Biofuels have been championed as a "carbon neutral" source of energy, since in theory their use does not emit more carbon dioxide than the amount absorbed during the growth of the plant. Moreover, biofuels may lead to a reduction in air pollution or a reduction of waste.
The Commission argues that they these renewable fuels will create jobs and provide new sources of income for agriculture. They will also help to meet the Kyoto targets and to diversify Europe’s energy mix.
However, some NGOs argue that the production of biofuels may ultimately be detrimental, for a number of reasons:
- Land upon which many poorer countries in the South depend on for food may be replaced with biofuel plantations with Europeans' reliance on an "automobile culture" leading to natural ecosystems such as the Amazon rainforest in Brazil being replaced with soybean plantations;
- it has been argued that it actually takes more energy to produce biofuels than is contained in the biofuels themselves;
- building the infrastructure to service plantations will produce further environmental damage;
- some chemicals used on the plantations are also criticised for their negative effects on human health;
- finally, the use of genetically modified crops in the production of biofuels is highly controversial.
To solve some of these problems, the Commission plans to promote the development of so-called second generation biofuels which are produced from ligno-cellulosic or 'woody' sources such as straw, timber, woodchips or manure.
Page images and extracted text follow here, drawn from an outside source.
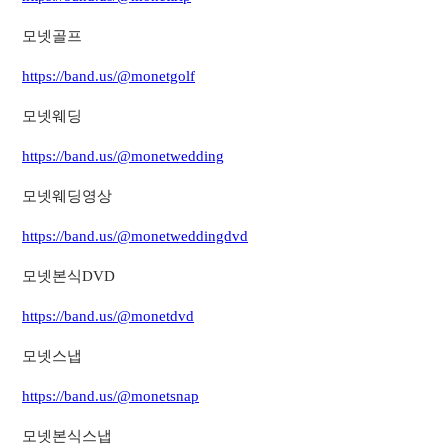
모넷골프
https://band.us/@monetgolf
모넷웨딩
https://band.us/@monetwedding
모넷웨딩영상
https://band.us/@monetweddingdvd
모넷본식DVD
https://band.us/@monetdvd
모넷스냅
https://band.us/@monetsnap
모넷본식스냅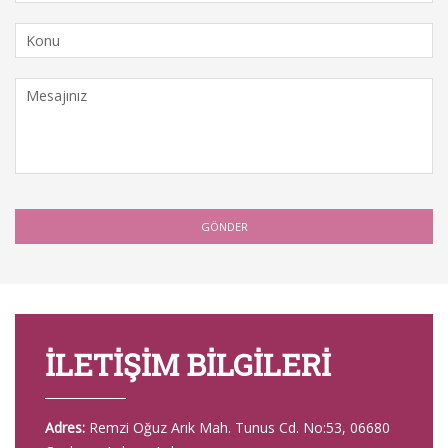
İLETİŞİM BİLGİLERİ
Adres:
Remzi Oğuz Arık Mah. Tunus Cd. No:53, 06680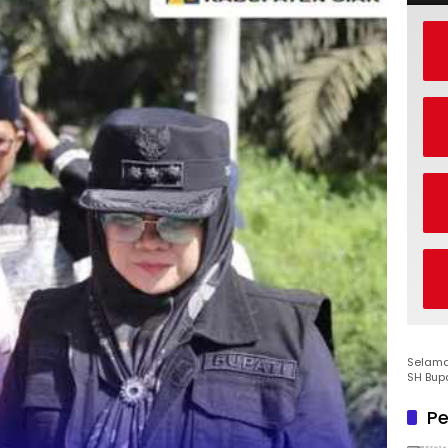
Selamat
SH Bup
Pe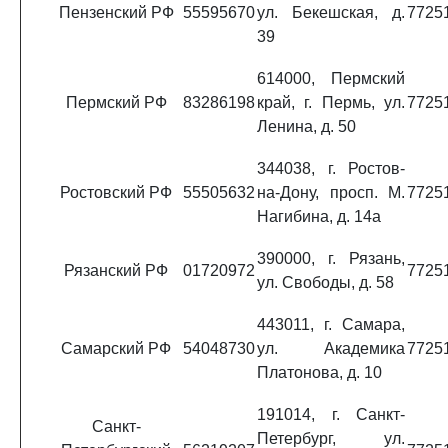
Пензенский РФ
55595670
ул. Бекешская, д.
7725
39
614000, Пермский
Пермский РФ
83286198
край, г. Пермь, ул.
7725
Ленина, д. 50
344038, г. Ростов-
Ростовский РФ
55505632
на-Дону, просп. М.
7725
Нагибина, д. 14а
390000, г. Рязань,
Рязанский РФ
01720972
7725
ул. Свободы, д. 58
443011, г. Самара,
Самарский РФ
54048730
ул. Академика
7725
Платонова, д. 10
191014, г. Санкт-
Санкт-
Петербург, ул.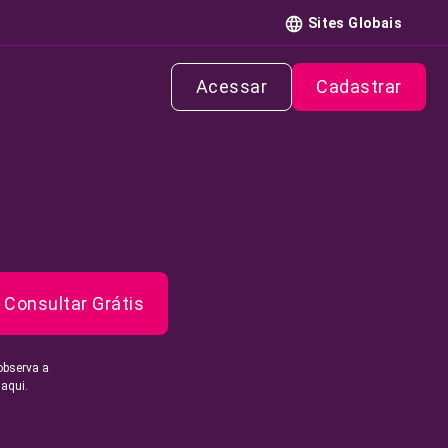
Sites Globais
Acessar
Cadastrar
Consultar Grátis
observa a
 aqui.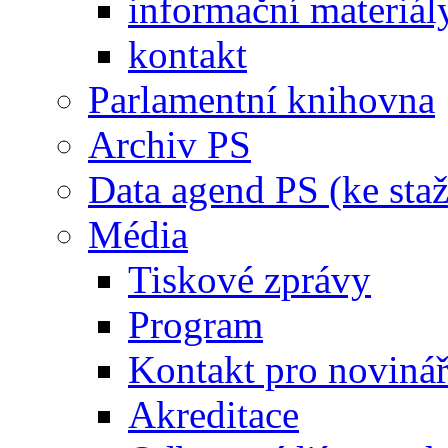
informační materiál
kontakt
Parlamentní knihovna
Archiv PS
Data agend PS (ke staž
Média
Tiskové zprávy
Program
Kontakt pro noviná
Akreditace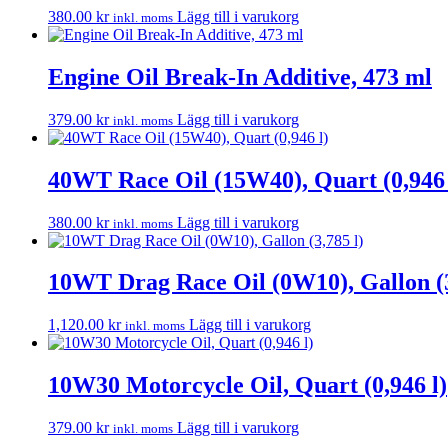
380.00
kr
Lägg till i varukorg
inkl. moms
Engine Oil Break-In Additive, 473 ml
379.00
kr
Lägg till i varukorg
inkl. moms
40WT Race Oil (15W40), Quart (0,946 
380.00
kr
Lägg till i varukorg
inkl. moms
10WT Drag Race Oil (0W10), Gallon (3
1,120.00
kr
Lägg till i varukorg
inkl. moms
10W30 Motorcycle Oil, Quart (0,946 l)
379.00
kr
Lägg till i varukorg
inkl. moms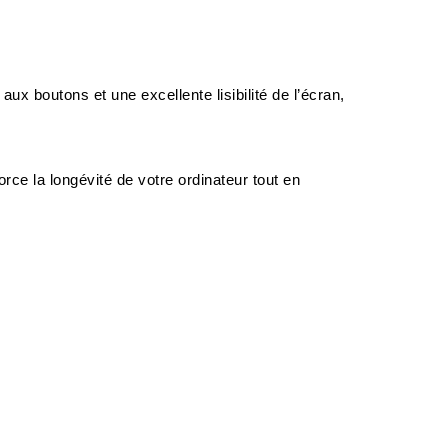
 boutons et une excellente lisibilité de l’écran, 
ce la longévité de votre ordinateur tout en 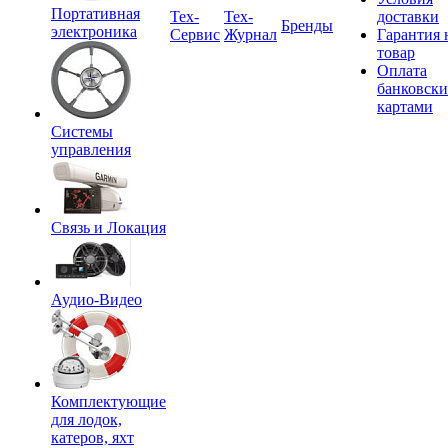
Портативная
Tex-
Тех-
доставки
Бренды
электроника
Сервис
Журнал
Гарантия 
товар
Оплата
банковск
картами
Системы
управления
Связь и Локация
Аудио-Видео
Комплектующие
для лодок,
катеров, яхт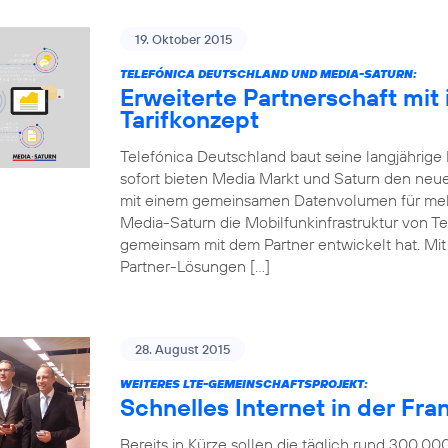
19. Oktober 2015
TELEFÓNICA DEUTSCHLAND UND MEDIA-SATURN:
Erweiterte Partnerschaft mit
Tarifkonzept
Telefónica Deutschland baut seine langjährige
sofort bieten Media Markt und Saturn den neue
mit einem gemeinsamen Datenvolumen für mehr
Media-Saturn die Mobilfunkinfrastruktur von Te
gemeinsam mit dem Partner entwickelt hat. Mit d
Partner-Lösungen […]
28. August 2015
WEITERES LTE-GEMEINSCHAFTSPROJEKT:
Schnelles Internet in der Fr
Bereits in Kürze sollen die täglich rund 300.0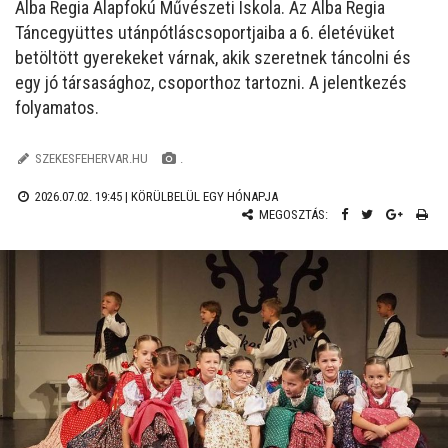
Alba Regia Alapfokú Művészeti Iskola. Az Alba Regia
Táncegyüttes utánpótláscsoportjaiba a 6. életévüket
betöltött gyerekeket várnak, akik szeretnek táncolni és
egy jó társasághoz, csoporthoz tartozni. A jelentkezés
folyamatos.
SZEKESFEHERVAR.HU
.
2026.07.02. 19:45 |
KÖRÜLBELÜL EGY HÓNAPJA
MEGOSZTÁS: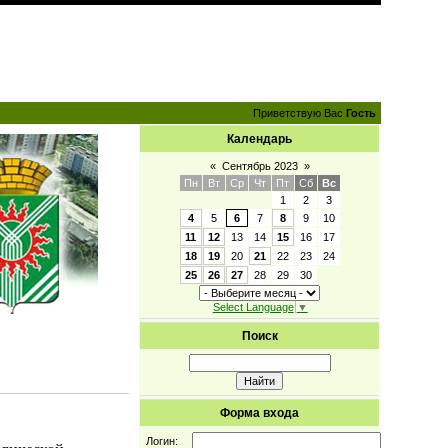
Приветствую Вас
Гость
Календарь
«
Сентябрь 2023
»
Пн
Вт
Ср
Чт
Пт
Сб
Вс
1
2
3
4
5
6
7
8
9
10
11
12
13
14
15
16
17
18
19
20
21
22
23
24
25
26
27
28
29
30
Select Language
▼
Поиск
Форма входа
Логин: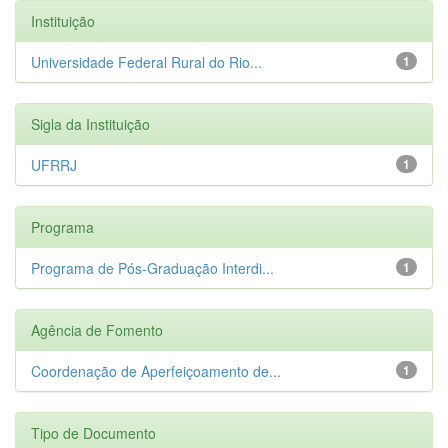
Instituição
Universidade Federal Rural do Rio...
1
Sigla da Instituição
UFRRJ
1
Programa
Programa de Pós-Graduação Interdi...
1
Agência de Fomento
Coordenação de Aperfeiçoamento de...
1
Tipo de Documento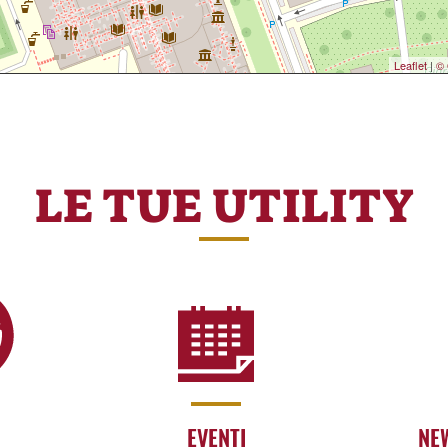
Leaflet
|
© 
LE TUE UTILITY
EVENTI
NE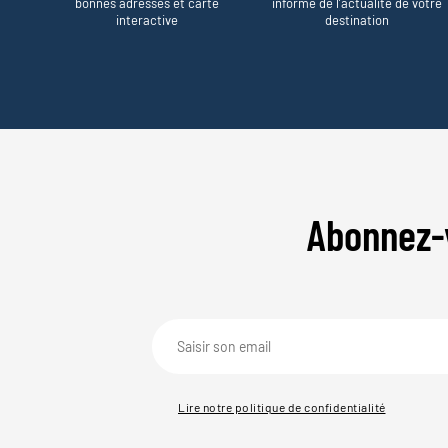
bonnes adresses et carte
informe de l’actualité de votre
interactive
destination
Abonnez-
Lire notre politique de confidentialité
It has argued that these are more favourable than the current "first generation" biofuels mainly produced from crops such as sugar beet and rapeseed due to their expected lower costs, more favourable GHG balance, energy output and better fuel quality.
In addition, their ability to use a wider range of biomass feedstocks means that they compete less with food production (see Commission public consultation on biofuels). However, such second generation technology is still only at the development stage.